═══ DATASET RECORDS ═══

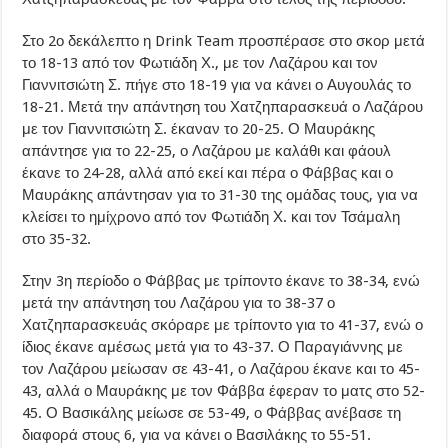
Στο 2ο δεκάλεπτο η Drink Team προσπέρασε στο σκορ μετά
το 18-13 από τον Φωτιάδη Χ., με τον Λαζάρου και τον
Γιαννιτσιώτη Σ. πήγε στο 18-19 για να κάνει ο Αυγουλάς το
18-21. Μετά την απάντηση του Χατζηπαρασκευά ο Λαζάρου
με τον Γιαννιτσιώτη Σ. έκαναν το 20-25. Ο Μαυράκης
απάντησε για το 22-25, ο Λαζάρου με καλάθι και φάουλ
έκανε το 24-28, αλλά από εκεί και πέρα ο Φάββας και ο
Μαυράκης απάντησαν για το 31-30 της ομάδας τους, για να
κλείσει το ημίχρονο από τον Φωτιάδη Χ. και τον Τσάμαλη
στο 35-32.
Στην 3η περίοδο ο Φάββας με τρίποντο έκανε το 38-34, ενώ
μετά την απάντηση του Λαζάρου για το 38-37 ο
Χατζηπαρασκευάς σκόραρε με τρίποντο για το 41-37, ενώ ο
ίδιος έκανε αμέσως μετά για το 43-37. Ο Παραγιάννης με
τον Λαζάρου μείωσαν σε 43-41, ο Λαζάρου έκανε και το 45-
43, αλλά ο Μαυράκης με τον Φάββα έφεραν το ματς στο 52-
45. Ο Βασικάλης μείωσε σε 53-49, ο Φάββας ανέβασε τη
διαφορά στους 6, για να κάνει ο Βασιλάκης το 55-51.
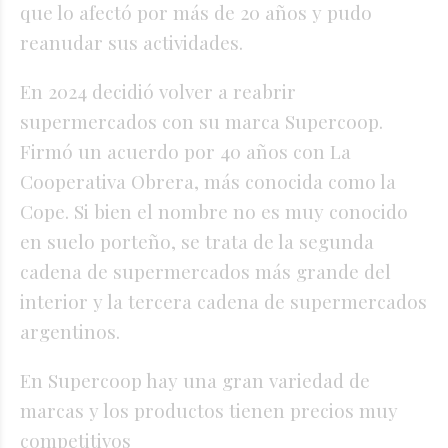
que lo afectó por más de 20 años y pudo
reanudar sus actividades.
En 2024 decidió volver a reabrir
supermercados con su marca Supercoop.
Firmó un acuerdo por 40 años con La
Cooperativa Obrera, más conocida como la
Cope. Si bien el nombre no es muy conocido
en suelo porteño, se trata de la segunda
cadena de supermercados más grande del
interior y la tercera cadena de supermercados
argentinos.
En Supercoop hay una gran variedad de
marcas y los productos tienen precios muy
competitivos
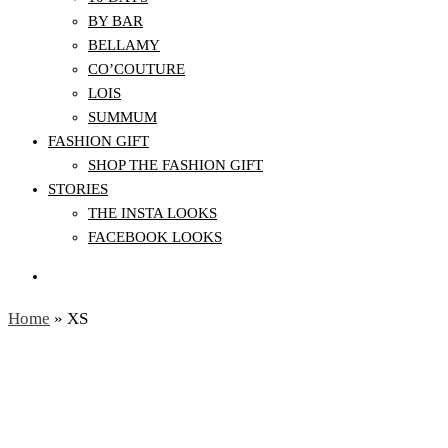
BY BAR
BELLAMY
CO’COUTURE
LOIS
SUMMUM
FASHION GIFT
SHOP THE FASHION GIFT
STORIES
THE INSTA LOOKS
FACEBOOK LOOKS
Home
»
XS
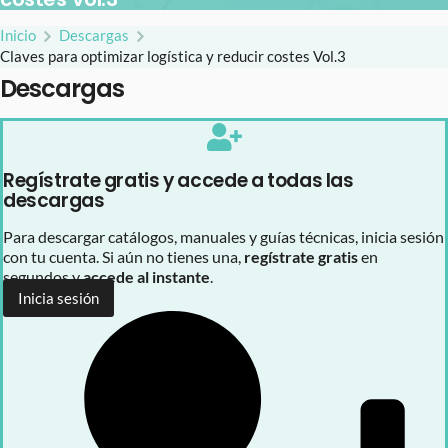
Inicio
Descargas
Claves para optimizar logística y reducir costes Vol.3
Descargas
Regístrate gratis y accede a todas las
descargas
Para descargar catálogos, manuales y guías técnicas, inicia sesión
con tu cuenta. Si aún no tienes una,
regístrate gratis
en
segundos y
accede al instante
.
Inicia sesión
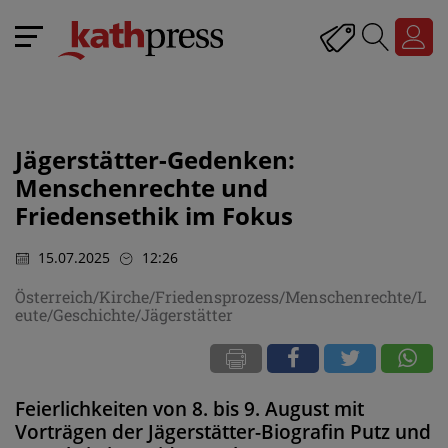
Jägerstätter-Gedenken:
Menschenrechte und
Friedensethik im Fokus
15.07.2025
12:26
Österreich/Kirche/Friedensprozess/Menschenrechte/L
eute/Geschichte/Jägerstätter
Feierlichkeiten von 8. bis 9. August mit
Vorträgen der Jägerstätter-Biografin Putz und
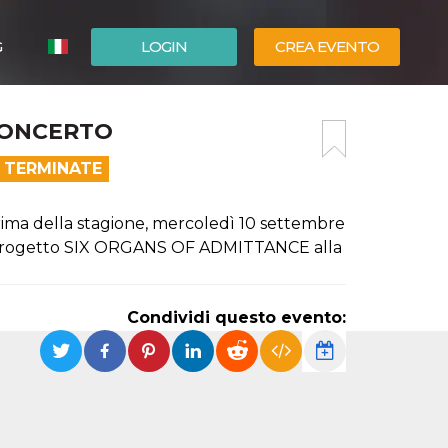
G
LOGIN
CREA EVENTO
ESPAÑOL
CONCERTO
ENGLISH
 TERMINATE
rima della stagione, mercoledì 10 settembre
uo progetto SIX ORGANS OF ADMITTANCE alla
Condividi questo evento:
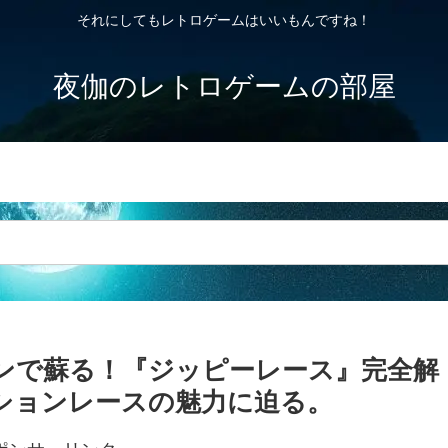
それにしてもレトロゲームはいいもんですね！
夜伽のレトロゲームの部屋
プライバシーポリシー・免責事項
ンで蘇る！『ジッピーレース』完全解
ションレースの魅力に迫る。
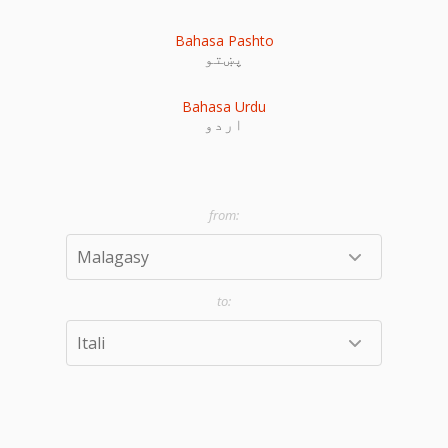
Bahasa Pashto
پښتو
Bahasa Urdu
اردو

═══

DIRECTIVE: For each line of the data that has the word "Μαυράκης", report that line.

RESPONSE TO THIS EXERCISE:
με τον Γιαννιτσιώτη Σ. έκαναν το 20-25. Ο Μαυράκης
Μαυράκης απάντησαν για το 31-30 της ομάδας τους, για να
43, αλλά ο Μαυράκης με τον Φάββα έφεραν το ματς στο 52-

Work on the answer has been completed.